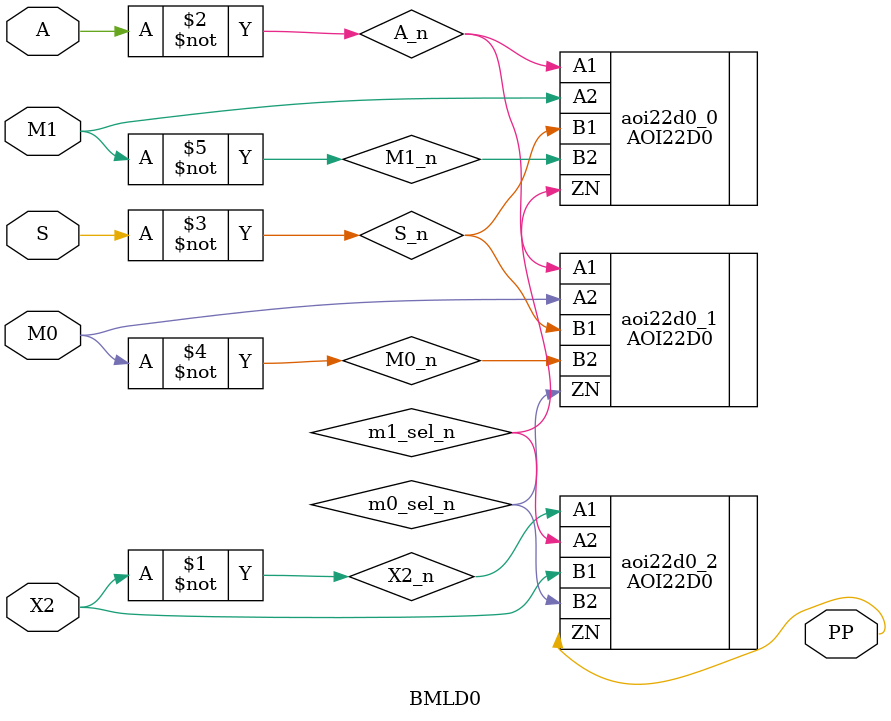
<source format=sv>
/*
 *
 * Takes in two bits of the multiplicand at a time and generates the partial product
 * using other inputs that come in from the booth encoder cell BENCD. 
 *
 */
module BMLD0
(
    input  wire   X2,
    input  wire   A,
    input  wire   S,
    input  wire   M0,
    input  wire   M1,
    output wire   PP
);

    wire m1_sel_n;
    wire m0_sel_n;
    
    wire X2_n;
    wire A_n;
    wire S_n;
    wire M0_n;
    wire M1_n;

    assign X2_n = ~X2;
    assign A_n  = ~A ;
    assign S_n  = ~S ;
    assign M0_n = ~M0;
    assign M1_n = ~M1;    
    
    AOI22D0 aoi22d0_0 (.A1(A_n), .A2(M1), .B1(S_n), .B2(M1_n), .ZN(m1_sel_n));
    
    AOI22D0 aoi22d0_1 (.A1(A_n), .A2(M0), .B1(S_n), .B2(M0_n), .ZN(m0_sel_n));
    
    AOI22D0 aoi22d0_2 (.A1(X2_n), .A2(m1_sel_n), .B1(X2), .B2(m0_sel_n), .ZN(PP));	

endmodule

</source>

# # # # # # #

Reproduce the data above line for line, excluding every picture.

Written response ▸
<source format=sv>
/*
 *
 * Takes in two bits of the multiplicand at a time and generates the partial product
 * using other inputs that come in from the booth encoder cell BENCD. 
 *
 */
module BMLD0
(
    input  wire   X2,
    input  wire   A,
    input  wire   S,
    input  wire   M0,
    input  wire   M1,
    output wire   PP
);

    wire m1_sel_n;
    wire m0_sel_n;
    
    wire X2_n;
    wire A_n;
    wire S_n;
    wire M0_n;
    wire M1_n;

    assign X2_n = ~X2;
    assign A_n  = ~A ;
    assign S_n  = ~S ;
    assign M0_n = ~M0;
    assign M1_n = ~M1;    
    
    AOI22D0 aoi22d0_0 (.A1(A_n), .A2(M1), .B1(S_n), .B2(M1_n), .ZN(m1_sel_n));
    
    AOI22D0 aoi22d0_1 (.A1(A_n), .A2(M0), .B1(S_n), .B2(M0_n), .ZN(m0_sel_n));
    
    AOI22D0 aoi22d0_2 (.A1(X2_n), .A2(m1_sel_n), .B1(X2), .B2(m0_sel_n), .ZN(PP));	

endmodule

</source>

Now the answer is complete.